I have a fresh install of Rocky 9 DVD as a “Workstation with GUI” and I have selected the CIS RHEL 9 Workstation Level 1 Benchmark security profile and I have SELinux in enforcing mode. I am running into a problem where non-privileged user is unable to execute an “su” to become root or to another user even with a correct password. When an “su” is executed an error message is returned as:
su
Password:
su: Permission denied
I have never encountered this situation before and I cannot find any information in the log files to indicate the source of the problem. When I execute (as user1)
su user 2
the /var/log/messages file shows this entry:
*Jul 13 13:21:12 user1 su[54604]: FAILED SU (to user2) user1 on pts/1*
I see no entries in /var/log/secure to indicate a password failure.

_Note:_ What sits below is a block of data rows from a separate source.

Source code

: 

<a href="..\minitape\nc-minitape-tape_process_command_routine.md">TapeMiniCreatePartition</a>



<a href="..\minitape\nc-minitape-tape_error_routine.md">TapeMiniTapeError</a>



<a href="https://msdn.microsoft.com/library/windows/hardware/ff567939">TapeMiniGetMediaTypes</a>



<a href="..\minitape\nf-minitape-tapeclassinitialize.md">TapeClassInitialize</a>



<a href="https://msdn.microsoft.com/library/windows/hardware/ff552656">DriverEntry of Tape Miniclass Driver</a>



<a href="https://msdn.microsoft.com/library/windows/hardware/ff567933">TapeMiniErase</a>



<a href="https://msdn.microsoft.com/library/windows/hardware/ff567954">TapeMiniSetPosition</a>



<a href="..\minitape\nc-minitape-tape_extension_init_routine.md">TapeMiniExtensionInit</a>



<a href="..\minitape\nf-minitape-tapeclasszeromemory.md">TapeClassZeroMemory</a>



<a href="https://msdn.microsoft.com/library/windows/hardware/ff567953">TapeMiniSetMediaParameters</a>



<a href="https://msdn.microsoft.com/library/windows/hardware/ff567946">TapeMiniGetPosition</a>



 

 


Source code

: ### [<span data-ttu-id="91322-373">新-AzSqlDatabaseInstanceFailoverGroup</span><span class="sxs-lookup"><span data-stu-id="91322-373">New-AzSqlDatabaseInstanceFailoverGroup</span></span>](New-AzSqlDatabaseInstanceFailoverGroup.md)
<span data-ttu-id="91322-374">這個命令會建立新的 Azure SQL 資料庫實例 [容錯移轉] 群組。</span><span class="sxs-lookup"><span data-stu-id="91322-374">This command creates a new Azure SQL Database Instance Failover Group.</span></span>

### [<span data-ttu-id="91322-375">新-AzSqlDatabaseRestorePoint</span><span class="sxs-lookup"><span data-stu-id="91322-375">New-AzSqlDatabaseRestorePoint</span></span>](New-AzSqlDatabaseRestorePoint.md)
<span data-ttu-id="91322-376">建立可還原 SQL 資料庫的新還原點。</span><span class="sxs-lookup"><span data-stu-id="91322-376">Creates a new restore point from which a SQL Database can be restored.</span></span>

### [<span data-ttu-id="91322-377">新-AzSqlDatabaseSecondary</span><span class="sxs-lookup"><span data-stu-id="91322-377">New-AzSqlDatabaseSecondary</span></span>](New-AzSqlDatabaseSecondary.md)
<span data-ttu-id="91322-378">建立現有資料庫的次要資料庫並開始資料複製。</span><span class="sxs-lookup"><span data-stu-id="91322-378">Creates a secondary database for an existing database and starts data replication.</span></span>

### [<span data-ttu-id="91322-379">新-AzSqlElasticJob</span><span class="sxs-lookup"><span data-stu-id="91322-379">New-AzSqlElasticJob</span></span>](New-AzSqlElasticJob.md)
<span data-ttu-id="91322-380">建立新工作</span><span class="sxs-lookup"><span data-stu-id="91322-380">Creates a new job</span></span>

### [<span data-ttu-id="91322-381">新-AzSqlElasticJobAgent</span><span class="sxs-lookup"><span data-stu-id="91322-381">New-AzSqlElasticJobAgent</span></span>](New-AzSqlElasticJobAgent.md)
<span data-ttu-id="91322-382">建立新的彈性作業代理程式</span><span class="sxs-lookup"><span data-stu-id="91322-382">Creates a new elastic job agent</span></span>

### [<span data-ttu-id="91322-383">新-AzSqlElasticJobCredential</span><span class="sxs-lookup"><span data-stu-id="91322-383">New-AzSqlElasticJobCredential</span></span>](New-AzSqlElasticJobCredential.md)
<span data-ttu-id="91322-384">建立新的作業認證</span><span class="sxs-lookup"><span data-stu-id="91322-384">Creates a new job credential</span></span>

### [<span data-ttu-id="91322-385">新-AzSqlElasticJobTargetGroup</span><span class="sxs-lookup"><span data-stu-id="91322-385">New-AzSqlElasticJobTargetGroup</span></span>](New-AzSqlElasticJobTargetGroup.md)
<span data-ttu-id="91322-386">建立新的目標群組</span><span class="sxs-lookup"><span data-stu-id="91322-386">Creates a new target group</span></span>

There is an entry in /var/log/audit/audit.log as:
type=USER_AUTH msg=audit(1689269269.922:621): *pid=55167 uid=1000 auid=1000 ses=15 subj=unconfined_u:unconfined_r:unconfined_t:s0-s0:c0.c1023 msg='op=PAM:authentication grantors=? acct="user2" exe="/usr/bin/su" hostname=? addr=? terminal=/dev/pts/1 res=failed'UID="user1" AUID="user2"*
Truthfully I have no idea as to how to interpret this to get a clue as to the reason for the failure. I have tried disabling SELinux enforcement but that did not resolve the issue. I have verified that the passwords are correct by logging in to the accounts via ssh with no issues. If I make the non-privileged user a member of the wheel group I can sudo or su but I do not wish to do this. Any suggestions as to what may be wrong would be appreciated!